Como votou o relator do processo

O ministro do STJ Luis Felipe Salomão é relator do processo. Segundo sua avaliação, o Estado não pode permitir a alteração do sexo no registro civil apenas quando há cirurgia.

Ele afirma que “a compreensão da vida digna abrange o direito fundamental de os transexuais serem identificados, civil e socialmente, de forma coerente com a realidade psicossocial vivenciada, a fim de ser combatida qualquer discriminação ou abuso”.

Para o ministro, a alteração do primeiro nome “configura alteração de gênero (masculino para feminino ou vice-versa)”. Por isso, a manutenção do sexo no registro civil causa “incongruência entre os dados assentados e a identidade de gênero da pessoa, a qual continuará suscetível a toda sorte de constrangimentos na vida civil”.

Para ele, o STJ deve se adaptar a modificações nos costumes da sociedade e superar “preconceitos e estereótipos”. Reconhecer a identidade de gênero seria uma forma de combater discriminação e abuso contra transexuais. Os outros ministros ainda não votaram.

‘Identidade não é construída por um processo cirúrgico’

Uma pessoa não precisa ter passado por cirurgia, ingestão de hormônios ou qualquer outra parte do processo de redesignação sexual para se considerar transexual mulher ou homem. Por isso, a exigência de uma cirurgia para alterar o sexo que consta no registro civil é criticada.

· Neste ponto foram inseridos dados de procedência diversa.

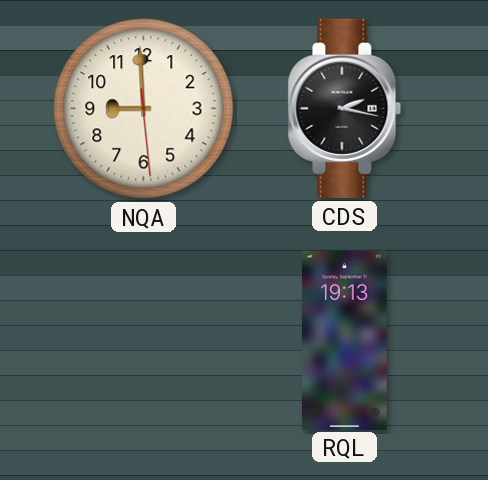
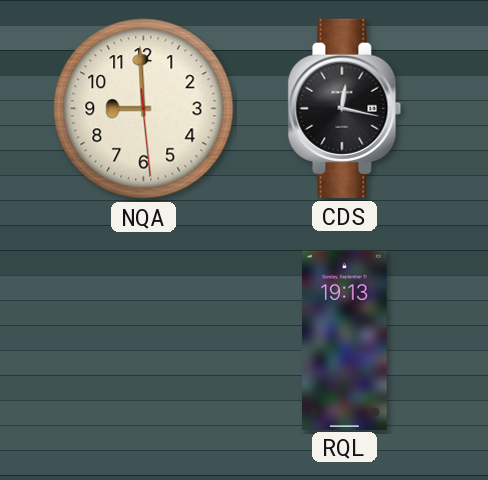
CDS: 2:17 -> 12:17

“Isso [a exigência de cirurgia] só mostra que o Brasil é um país com violência estrutural, que não respeita direitos civis ou à vida. Na psicologia entendemos que o direito à identidade deve ser reconhecido. E a identidade não é construída por um processo cirúrgico”, afirma Jaqueline Gomes.

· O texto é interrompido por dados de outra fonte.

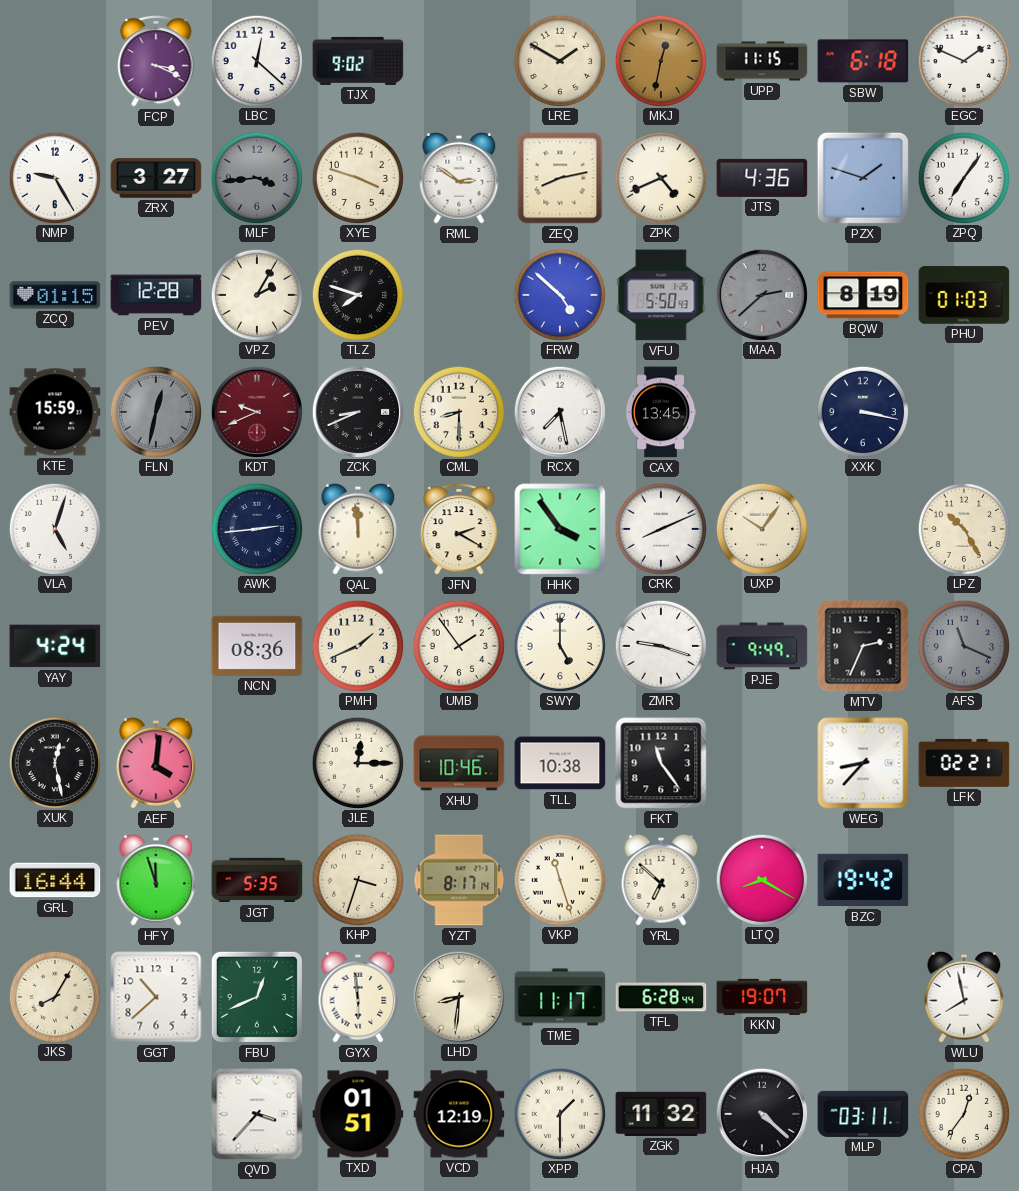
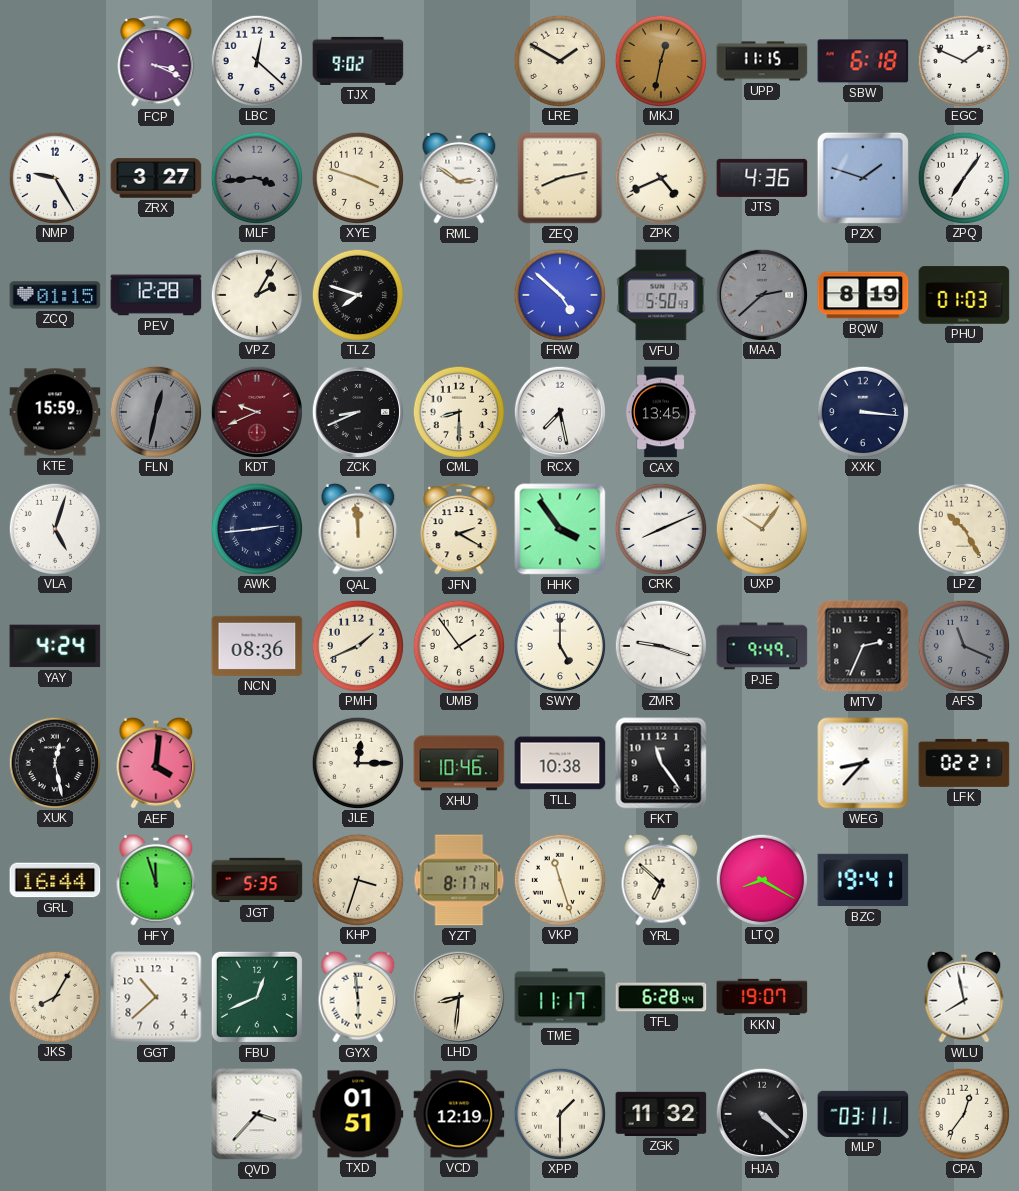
XXK: 3:17 -> 3:16
BZC: 19:42 -> 19:41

“Ao obrigar uma pessoa a se mutilar [através de cirurgia] para que mude o próprio nome, o Estado está lesando sua individualidade”, afirma Patrícia Mannaro, que ressalta não falar em nome das entidades das quais participa, como a OAB paulista.

Há propostas alternativas no STF e no Congresso
Está em discussão no Supremo Tribunal Federal a ação direta de inconstitucionalidade 4.275, que tenta garantir a transexuais o direito a mudança de nome e sexo registrados independentemente de uma cirurgia de redesignação. Essa decisão pode ser vinculante, ou seja, teria de ser obrigatoriamente seguida por todos os juízes de instâncias inferiores.

O procurador-geral da República, Rodrigo Janot, assinou em julho um parecer favorável à alteração do registro civil de transexuais sem que haja cirurgia.

Além disso, está em tramitação no Congresso o projeto de lei 5.002, de 2013, apresentado por Jean Wyllys (Psol-RJ) e Érika Kokay (PT-DF).

Batizado de João Nery, em homenagem ao transexual homem militante brasileiro autor das autobiografias “Erro de Pessoa” e “Viagem Solitária”, o projeto determina o reconhecimento da identidade de gênero como direito do cidadão.

Dessa forma, o processo passaria a ser feito em cartórios, e não judicialmente. Esse direito é reconhecido em países como Argentina, Uruguai e Espanha.

Militantes LGBT avaliam, no entanto, que a composição atual do Congresso torna improvável que o documento seja colocado em votação e aprovado, por isso grande parte da comunidade transexual alimenta expectativas especialmente em relação às decisões do judiciário.